Abgeschriebene Seiteninhalte:
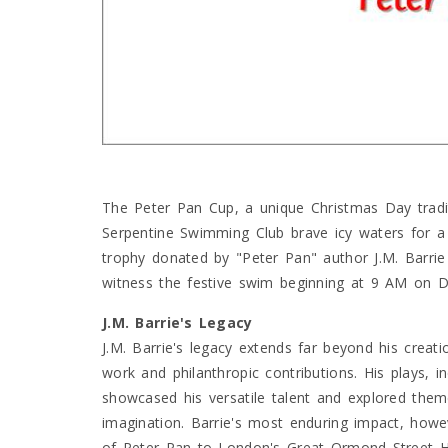
The Peter Pan Cup, a unique Christmas Day trad
Serpentine Swimming Club brave icy waters for a
trophy donated by "Peter Pan" author J.M. Barrie 
witness the festive swim beginning at 9 AM on 
J.M. Barrie's Legacy
J.M. Barrie's legacy extends far beyond his creat
work and philanthropic contributions. His plays, 
showcased his versatile talent and explored them
imagination. Barrie's most enduring impact, howeve
of Peter Pan to London's Great Ormond Street Hos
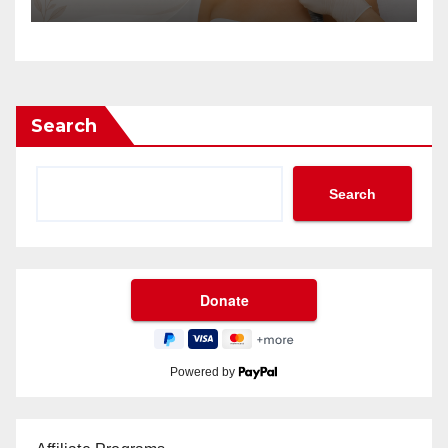
Search
Search
Powered by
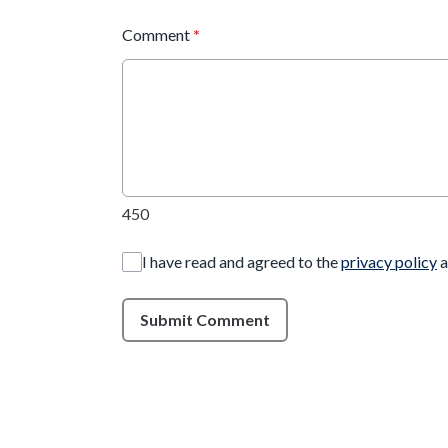
Comment
*
450
I have read and agreed to the
privacy policy
a
Submit Comment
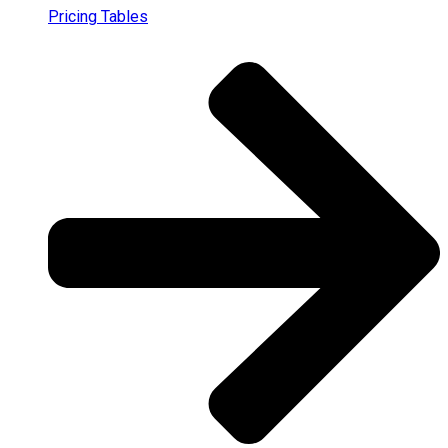
Pricing Tables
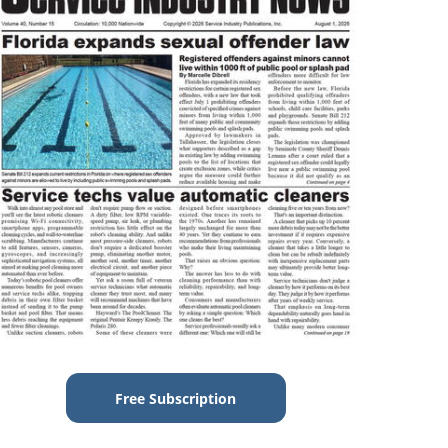
Free Subscription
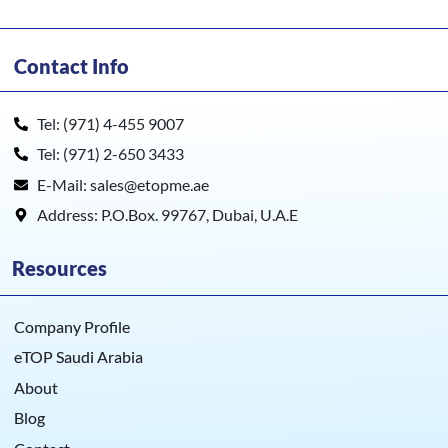
Contact Info
Tel: (971) 4-455 9007
Tel: (971) 2-650 3433
E-Mail: sales@etopme.ae
Address: P.O.Box. 99767, Dubai, U.A.E
Resources
Company Profile
eTOP Saudi Arabia
About
Blog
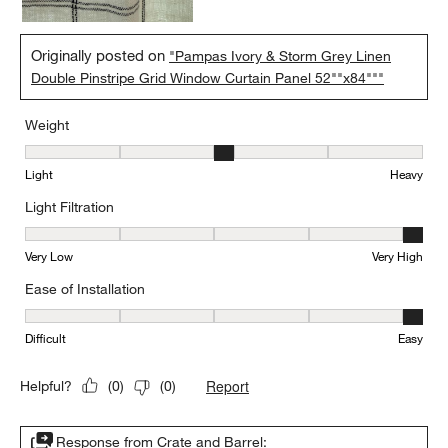
Originally posted on
"Pampas Ivory & Storm Grey Linen
Double Pinstripe Grid Window Curtain Panel 52""x84"""
Weight
Weight, 3 out of 5, where 1 equals to Light and 5 equals to Heavy
Light
Heavy
Light Filtration
Light Filtration, 5 out of 5, where 1 equals to Very Low and 5 equal
Very Low
Very High
Ease of Installation
Ease of Installation, 5 out of 5, where 1 equals to Difficult and 5 e
Difficult
Easy
Report
Helpful?
(
0
)
(
0
)
Response from Crate and Barrel:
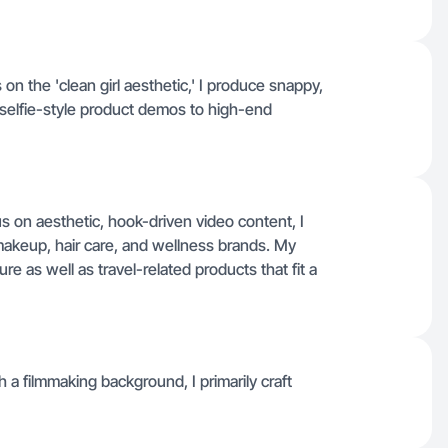
n the 'clean girl aesthetic,' I produce snappy,
 selfie-style product demos to high-end
s on aesthetic, hook-driven video content, I
makeup, hair care, and wellness brands. My
e as well as travel-related products that fit a
 a filmmaking background, I primarily craft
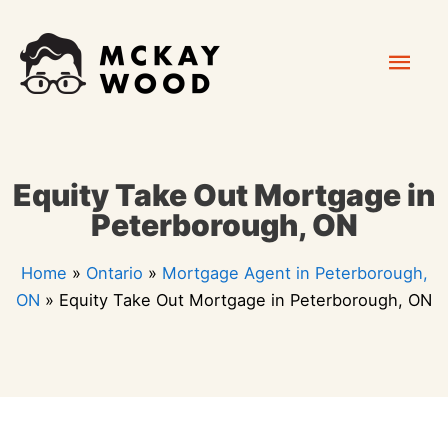
Skip
Mai
to
content
Men
Equity Take Out Mortgage in
Peterborough, ON
Home
»
Ontario
»
Mortgage Agent in Peterborough,
ON
»
Equity Take Out Mortgage in Peterborough, ON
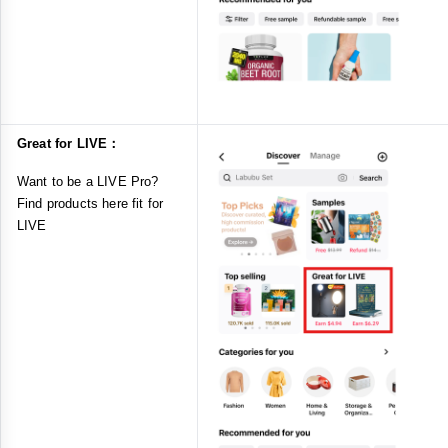
Great for LIVE：
Want to be a LIVE Pro?
Find products here fit for
LIVE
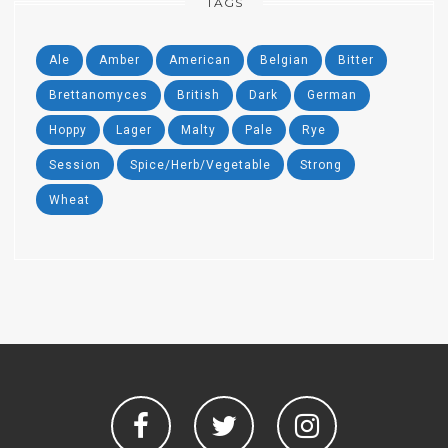
TAGS
Ale
Amber
American
Belgian
Bitter
Brettanomyces
British
Dark
German
Hoppy
Lager
Malty
Pale
Rye
Session
Spice/Herb/Vegetable
Strong
Wheat
Facebook
Twitter
Instagram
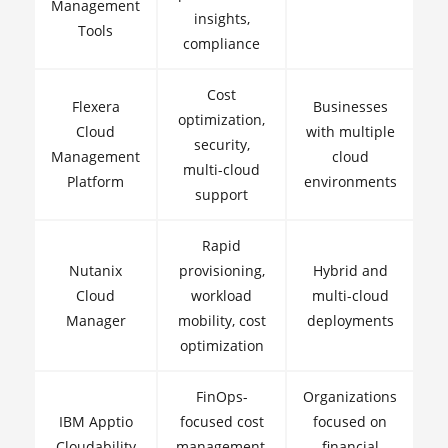
Management
insights,
Tools
compliance
Cost
Flexera
Businesses
optimization,
Cloud
with multiple
security,
Management
cloud
multi-cloud
Platform
environments
support
Rapid
Nutanix
provisioning,
Hybrid and
Cloud
workload
multi-cloud
Manager
mobility, cost
deployments
optimization
FinOps-
Organizations
IBM Apptio
focused cost
focused on
Cloudability
management,
financial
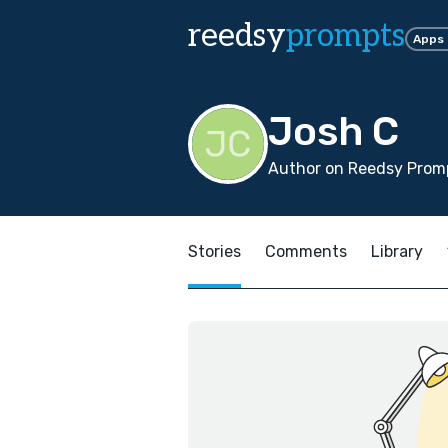
reedsy
prompts
Apps
Josh C
Author on Reedsy Promp
Stories
Comments
Library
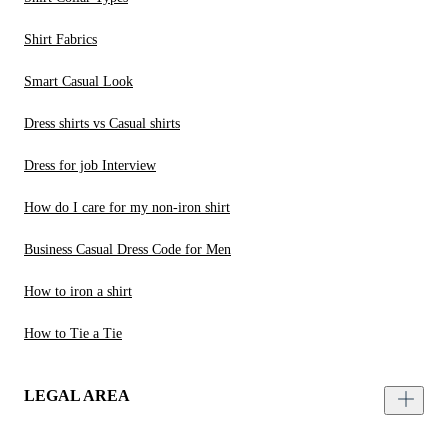
Shirt Fabrics
Smart Casual Look
Dress shirts vs Casual shirts
Dress for job Interview
How do I care for my non-iron shirt
Business Casual Dress Code for Men
How to iron a shirt
How to Tie a Tie
LEGAL AREA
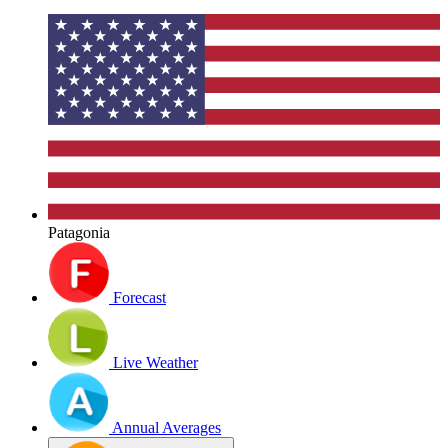
Patagonia
Forecast
Live Weather
Annual Averages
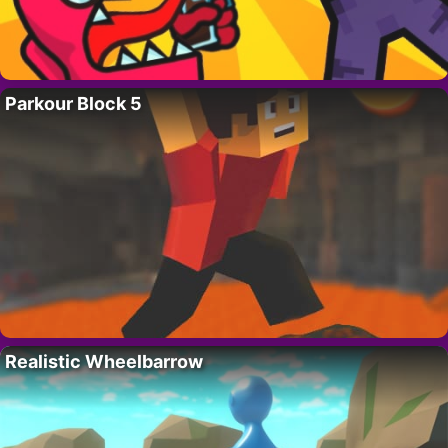
Parkour Block 5
Realistic Wheelbarrow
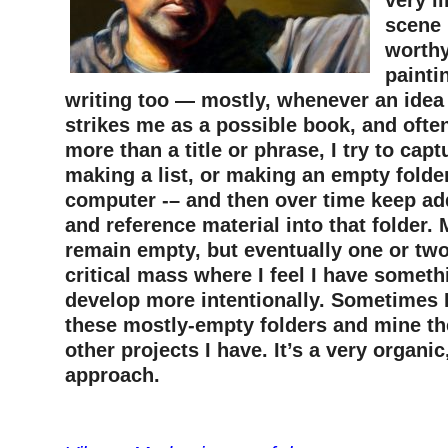
very li
scene 
worthy
paintin
writing too — mostly, whenever an idea
strikes me as a possible book, and often
more than a title or phrase, I try to capt
making a list, or making an empty folder
computer -– and then over time keep ad
and reference material into that folder. 
remain empty, but eventually one or two
critical mass where I feel I have somethi
develop more intentionally. Sometimes 
these mostly-empty folders and mine th
other projects I have. It’s a very organic
approach.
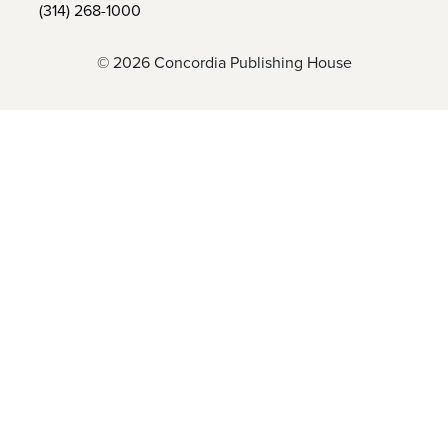
(314) 268-1000
© 2026 Concordia Publishing House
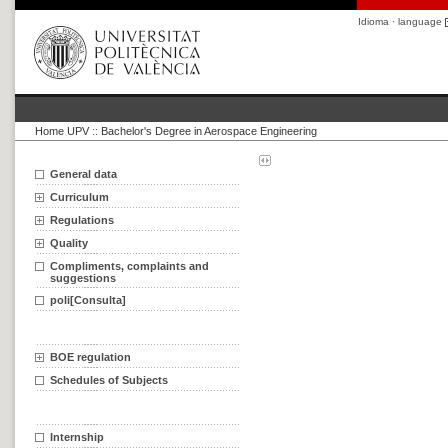
Idioma · language
Home UPV
::
Bachelor's Degree in Aerospace Engineering
General data
Curriculum
Regulations
Quality
Compliments, complaints and
suggestions
poli[Consulta]
BOE regulation
Schedules of Subjects
Internship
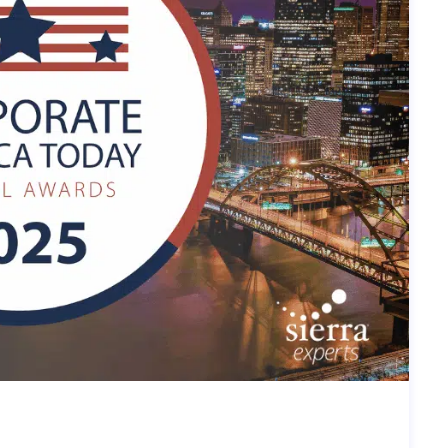
IN: SIERRA EXPERTS RECOGNIZED
CA TODAY AWARD 2025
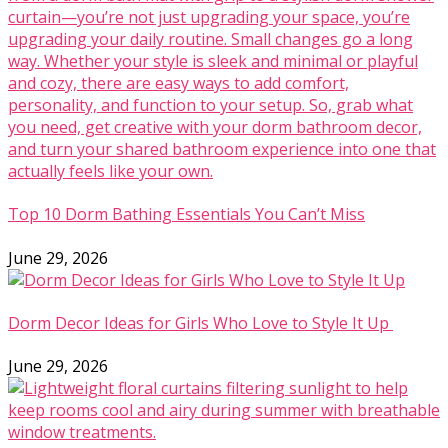
Top 10 Dorm Bathing Essentials You Can’t Miss
June 29, 2026
Dorm Decor Ideas for Girls Who Love to Style It Up
June 29, 2026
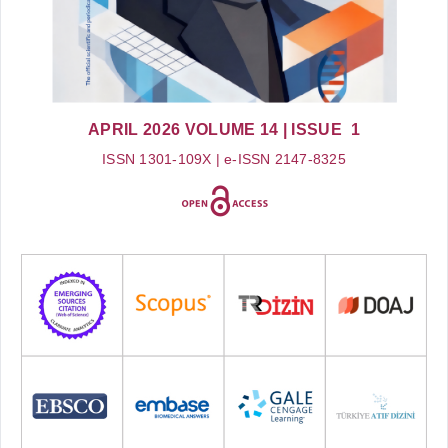
APRIL 2026
VOLUME 14
| ISSUE 1
ISSN 1301-109X | e-ISSN 2147-8325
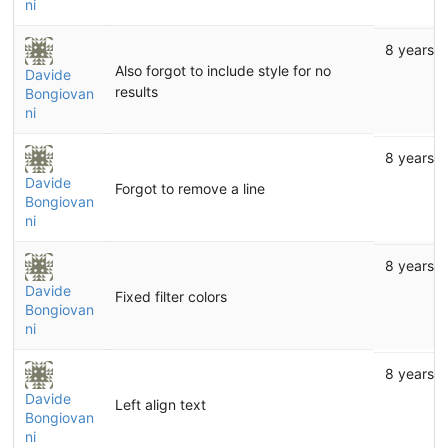
ni
8 years 
Also forgot to include style for no
Davide
results
Bongiovan
ni
8 years 
Davide
Forgot to remove a line
Bongiovan
ni
8 years 
Davide
Fixed filter colors
Bongiovan
ni
8 years 
Davide
Left align text
Bongiovan
ni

Aufgabenstellung →
Suchen Sie aus den obigen Daten jede Zeile heraus, in der das Wort „Light“ vorkommt, und geben Sie diese Zeilen unverändert wieder.

Schriftliche Antwort →
Weight, 3 out of 5, where 1 equals to Light and 5 equals to Heavy
Light
Light Filtration
Light Filtration, 5 out of 5, where 1 equals to Very Low and 5 equal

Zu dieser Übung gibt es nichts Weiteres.